VMware KB Article 1268 (Setting the Maximum Outstanding Disk Requests per Virtual Machine):
You can adjust the maximum number of outstanding disk requests with the Disk.SchedNumReqOutstanding parameter. When two or more virtual machines are accessing the same LUN (logical unit number), this parameter controls the number of outstanding requests each virtual machine can issue to the LUN.
The problem with the two statements above is that I feel they are poorly worded, and as a result, misinterpreted. I understand what the statement is trying to say, but it’s implying something quite a bit different depending on how a person reads it. Each statement is correct in that Disk.SchedNumReqOutstanding will gate the amount of active IO possible per LUN and ultimately per VM. However, the wording implies that the value assigned to Disk.SchedNumReqOutstanding applies individually to each VM which is not the case. The reason I’m pointing this out is due to the number of misinterpretations I’ve subsequently discovered via Google which I gather are the result of reading one of the latter sources above.
The scenario can be quickly proven in the lab. Disk.SchedNumReqOutstanding is configured for the default value of 32 active IOs. Using resxtop, I see my three VMs cranking out IO with IOMETER. Each VM is configured with IOMETER to create 32 active IOs. If what I’m being told by the challenge is true, I should be seeing 96 active IO being generated to the LUN from the combined activity of the three VMs.

But that’s not what’s happening. Instead what I see is approximately 32 ACTV (active) IOs on the LUN, with another 67 IOs waiting in queue (by the way, ESXTOP statistic definitions can be found here). In my opinion, the Scalable Storage Performance whitepaper most accurately and best defines the behavior of the Disk.SchedNumReqOutstanding value.

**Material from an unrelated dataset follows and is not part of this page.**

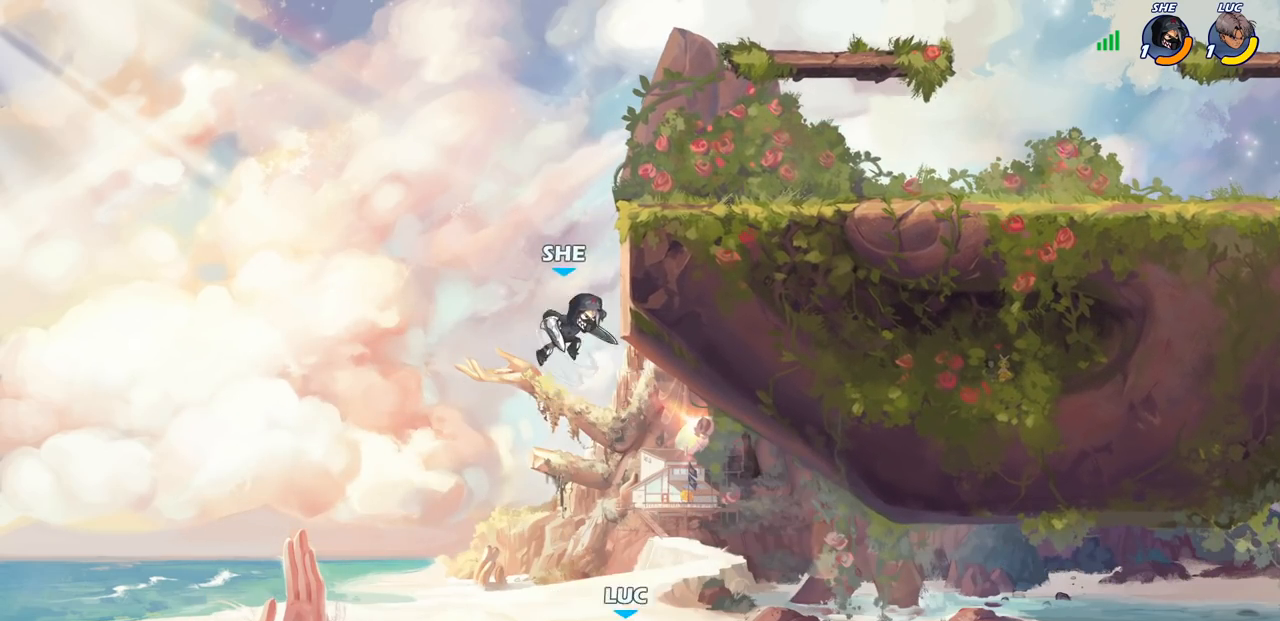
{"buttons": [], "left_stick": "left", "right_stick": "center", "events": [[33, "CROSS", "up"], [67, "left_stick", "up-left"], [167, "left_stick", "center"], [217, "left_stick", "left"], [250, "CROSS", "down"], [417, "CROSS", "up"]]}
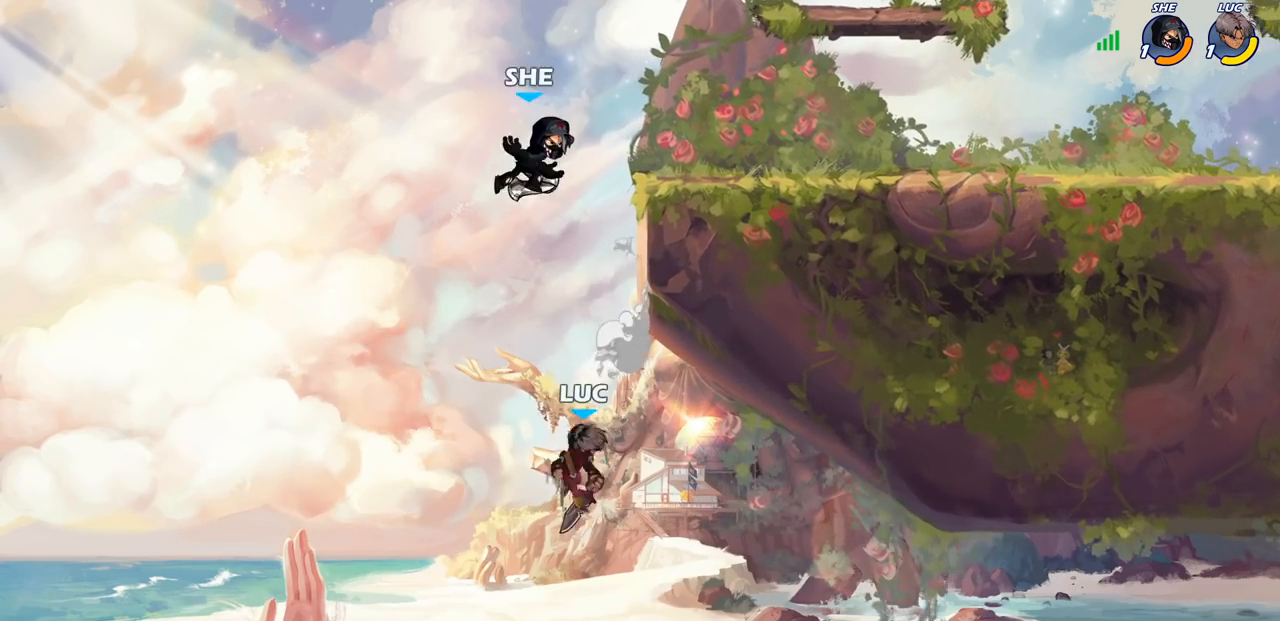
{"buttons": [], "left_stick": "up-right", "right_stick": "center", "events": [[117, "CIRCLE", "down"], [217, "CIRCLE", "up"], [233, "left_stick", "up"], [350, "left_stick", "up-right"]]}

Now going back to the possibility of the Disk.SchedNumReqOutstanding stacking, LUN utilization could get out of hand rapidly with 10, 15, 20, 25 VMs per LUN. We’d quickly exceed the max supported value of Disk.SchedNumReqOutstanding (and all HBAs I’m aware of) which is 256. HBA ports themselves typically support a few thousand IOPS. Stacking the queue depths for each VM could quickly saturate an HBA meaning we’d get a lot less mileage out of those ports as well.
While having a queue depth discussion, it’s also worth noting the %USD value is at 100% and LOAD is approximately 3. The LOAD statistic corroborates the 3:1 ratio of total IO:queue depth and both figures paint the picture of an oversubscribed LUN from an IO standpoint.
In conclusion, I’d like to see VMware modify the wording in their documentation to provide better understanding leaving nothing open to interpretation.
Update 6/23/11: Duncan Epping at Yellow Bricks responded with a great followup Disk.SchedNumReqOutstanding the story.